ÉDITO : une nouvelle équipe gouvernementale pour répondre à la crise

La France a donc un nouveau gouvernement.
Le Président de la République l’avait annoncé : à nouveau chemin, nouvelle équipe. Avant toute chose, je tiens à rendre hommage à Édouard Philippe avec qui j’ai travaillé en tant que Président de l’Assemblée nationale puis en tant que ministre d’Etat. Il a dirigé le gouvernement de la France avec sérieux, rigueur et sens de l’intérêt général. Il l’a parfaitement montré face à la crise du coronavirus.
Le Président de la République a fait un constat qui est largement partagé : la crise sanitaire a créé une situation tellement inédite qu’on ne peut plus gouverner comme avant, mener les politiques publiques comme si cette crise n’était qu’une parenthèse.
Car cette crise crée un nouveau contexte, sanitaire et économique. Car si toutes les courbes montrent que nous avons aplati l’épidémie grâce aux efforts de chacune et de chacun pendant le confinement et dans le déconfinement, il nous faut apprendre à vivre avec un virus qui est toujours là. On doit se tenir prêts à affronter de nouveau si sa circulation devait repartir à la hausse demain.
Il nous faut surtout reconstruire une économie profondément atteinte par la décroissance que le monde a connu au cours du premier semestre de cette année. Le recul, à l’échelle mondiale et la France n’échappe pas à la règle, est d’une brutalité et d’une ampleur jamais vues.
La France ne surmontera la crise qu’à trois conditions : qu’elle agisse dans et par l’Europe, qu’elle donne du sens à un projet national, et qu’elle cultive son unité.
L’Europe qu’on disait divisée et qui a tardé à réagir lorsque le virus nous a touchés est finalement au rendez-vous : l’initiative franco-allemande, le desserrement des règles budgétaires et la politique de la Banque Centrale Européenne permettent à la France d’agir avec plus de force. Sécurité monétaire et taux d’intérêt très bas – alors que la dette n’a jamais été aussi élevée – sont les points d’appui pour les mesures prises par le Parlement français : cela a permis d’injecter des sommes considérables pour soutenir l’activité économique vont permettre de dégager les moyens d’un plan de relance de l’économie à la hauteur du défi.

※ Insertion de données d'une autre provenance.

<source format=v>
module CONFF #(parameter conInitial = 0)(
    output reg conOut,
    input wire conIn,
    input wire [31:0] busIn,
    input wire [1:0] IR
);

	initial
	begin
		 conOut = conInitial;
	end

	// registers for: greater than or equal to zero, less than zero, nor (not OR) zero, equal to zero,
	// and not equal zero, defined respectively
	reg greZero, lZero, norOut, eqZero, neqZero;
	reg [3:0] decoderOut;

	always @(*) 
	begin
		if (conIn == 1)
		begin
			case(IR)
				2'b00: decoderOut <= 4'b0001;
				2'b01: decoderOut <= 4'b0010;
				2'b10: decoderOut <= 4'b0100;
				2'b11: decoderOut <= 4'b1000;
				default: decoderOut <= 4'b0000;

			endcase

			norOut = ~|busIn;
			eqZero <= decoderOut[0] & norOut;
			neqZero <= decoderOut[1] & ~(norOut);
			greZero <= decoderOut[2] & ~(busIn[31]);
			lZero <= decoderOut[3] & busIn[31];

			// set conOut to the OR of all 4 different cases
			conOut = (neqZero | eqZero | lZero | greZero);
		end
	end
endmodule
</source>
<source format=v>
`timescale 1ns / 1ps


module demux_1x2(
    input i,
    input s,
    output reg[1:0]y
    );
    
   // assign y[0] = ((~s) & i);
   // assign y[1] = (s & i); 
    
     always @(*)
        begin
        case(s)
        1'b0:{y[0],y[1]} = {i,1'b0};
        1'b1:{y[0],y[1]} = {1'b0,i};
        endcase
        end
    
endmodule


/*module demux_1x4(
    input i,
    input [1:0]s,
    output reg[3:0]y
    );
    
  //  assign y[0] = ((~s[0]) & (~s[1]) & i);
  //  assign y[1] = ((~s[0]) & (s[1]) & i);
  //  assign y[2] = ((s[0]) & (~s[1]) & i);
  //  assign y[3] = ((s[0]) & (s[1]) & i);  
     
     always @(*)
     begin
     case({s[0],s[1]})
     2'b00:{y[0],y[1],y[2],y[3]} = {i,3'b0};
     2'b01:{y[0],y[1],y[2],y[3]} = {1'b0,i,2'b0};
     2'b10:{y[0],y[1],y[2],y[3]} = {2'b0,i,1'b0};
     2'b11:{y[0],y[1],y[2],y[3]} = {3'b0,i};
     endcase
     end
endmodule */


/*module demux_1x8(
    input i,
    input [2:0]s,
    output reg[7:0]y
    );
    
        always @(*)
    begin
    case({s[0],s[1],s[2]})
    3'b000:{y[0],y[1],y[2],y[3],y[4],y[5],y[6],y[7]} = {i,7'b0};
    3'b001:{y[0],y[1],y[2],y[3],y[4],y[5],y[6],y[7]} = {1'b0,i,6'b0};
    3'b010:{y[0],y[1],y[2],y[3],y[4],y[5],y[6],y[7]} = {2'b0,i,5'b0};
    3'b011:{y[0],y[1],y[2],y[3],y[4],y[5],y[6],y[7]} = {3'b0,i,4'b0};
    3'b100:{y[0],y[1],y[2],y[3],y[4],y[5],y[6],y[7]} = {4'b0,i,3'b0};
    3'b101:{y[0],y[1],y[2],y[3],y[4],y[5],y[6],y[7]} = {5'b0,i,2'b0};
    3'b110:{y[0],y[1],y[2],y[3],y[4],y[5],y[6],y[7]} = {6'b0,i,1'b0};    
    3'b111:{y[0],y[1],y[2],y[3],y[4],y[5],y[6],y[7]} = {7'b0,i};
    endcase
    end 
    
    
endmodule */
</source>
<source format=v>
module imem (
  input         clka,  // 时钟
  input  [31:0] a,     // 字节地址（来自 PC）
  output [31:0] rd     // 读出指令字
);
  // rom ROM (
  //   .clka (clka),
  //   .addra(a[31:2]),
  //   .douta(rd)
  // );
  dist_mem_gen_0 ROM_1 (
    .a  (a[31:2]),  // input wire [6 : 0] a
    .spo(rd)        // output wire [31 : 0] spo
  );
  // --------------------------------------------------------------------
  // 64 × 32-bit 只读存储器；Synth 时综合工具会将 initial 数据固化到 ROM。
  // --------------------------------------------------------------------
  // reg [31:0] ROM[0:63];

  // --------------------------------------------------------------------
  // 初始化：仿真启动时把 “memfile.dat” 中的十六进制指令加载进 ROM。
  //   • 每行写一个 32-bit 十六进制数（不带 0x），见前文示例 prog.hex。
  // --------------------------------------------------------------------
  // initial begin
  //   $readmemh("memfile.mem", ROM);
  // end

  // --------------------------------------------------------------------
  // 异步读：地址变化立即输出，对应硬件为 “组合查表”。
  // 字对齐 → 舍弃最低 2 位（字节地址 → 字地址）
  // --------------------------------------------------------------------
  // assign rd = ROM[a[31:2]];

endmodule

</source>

L’écologie sera au cœur de ces choix d’investissement : je me réjouis que ma collègue et amie Barbara Pompili soit désormais la ministre en charge de la transition écologique. Je connais son expérience, tant au gouvernement – elle a été secrétaire d’Etat à la biodiversité- qu’au Parlement où elle a présidé pendant trois ans la commission du développement durable. Je connais sa compétence et sa détermination : elle agira pour que la dette financière née de la crise, qui pèsera sur les générations qui nous succèderont, contribue à réduire la dette écologique que nous nous apprêtions, avant la crise, à leur léguer. Elle agira avec des convictions écologiques fortes et anciennes mais aussi avec un pragmatisme ancré dans sa pratique d’élue de terrain, elle qui est élue de la Somme depuis plus de huit ans.

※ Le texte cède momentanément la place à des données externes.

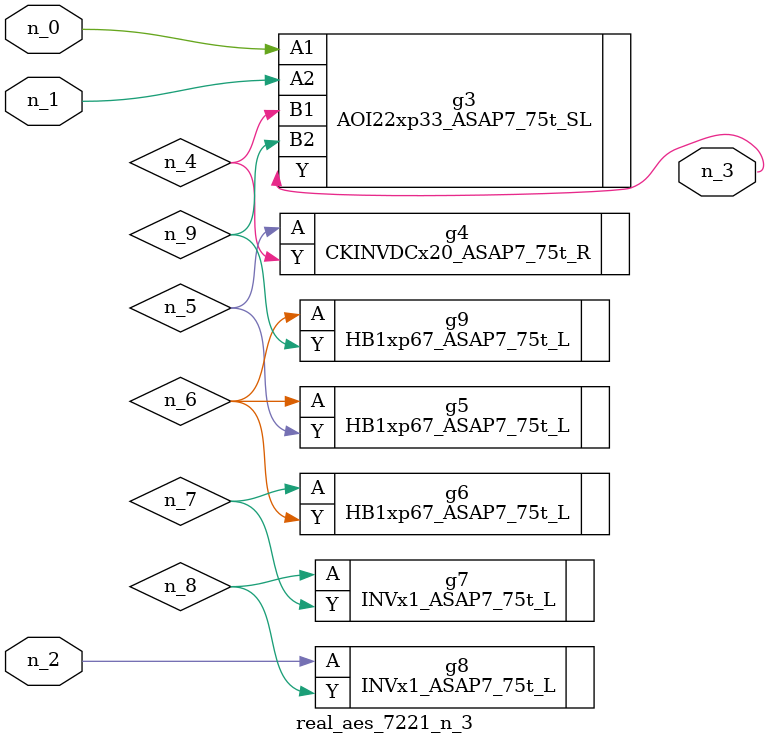
<source format=v>
module real_aes_7221_n_3 (n_0, n_2, n_1, n_3);
input n_0;
input n_2;
input n_1;
output n_3;
wire n_4;
wire n_5;
wire n_7;
wire n_9;
wire n_6;
wire n_8;
AOI22xp33_ASAP7_75t_SL g3 ( .A1(n_0), .A2(n_1), .B1(n_4), .B2(n_9), .Y(n_3) );
INVx1_ASAP7_75t_L g8 ( .A(n_2), .Y(n_8) );
CKINVDCx20_ASAP7_75t_R g4 ( .A(n_5), .Y(n_4) );
HB1xp67_ASAP7_75t_L g5 ( .A(n_6), .Y(n_5) );
HB1xp67_ASAP7_75t_L g9 ( .A(n_6), .Y(n_9) );
HB1xp67_ASAP7_75t_L g6 ( .A(n_7), .Y(n_6) );
INVx1_ASAP7_75t_L g7 ( .A(n_8), .Y(n_7) );
endmodule
</source>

Les mesures qu’il faudra prendre dans les prochaines semaines pour accélérer la reprise économique, pour préserver notre modèle social, le rénover pour le consolider, pour soutenir les territoires les plus durement touchés par la récession ne pourront l’être par le gouvernement seul : Jean Castex, que les Français connaissent peu mais qui est unanimement reconnu comme un artisan du dialogue social par tous ceux qui l’ont côtoyé, a inscrit la concertation et de la négociation avec les partenaires sociaux et les territoires au cœur de sa méthode de gouvernement. L’équipe qu’il a constituée, composée de talents venus d’horizons très variés, illustre sa volonté de rassembler.
Il pourra compter, pour l’accompagner dans sa tâche, sur les députés de la majorité imprégnés des réalités de chacun de leurs territoires, désireux d’établir un dialogue fructueux avec le gouvernement pour contribuer à la loi, et conscients de la gravité du moment.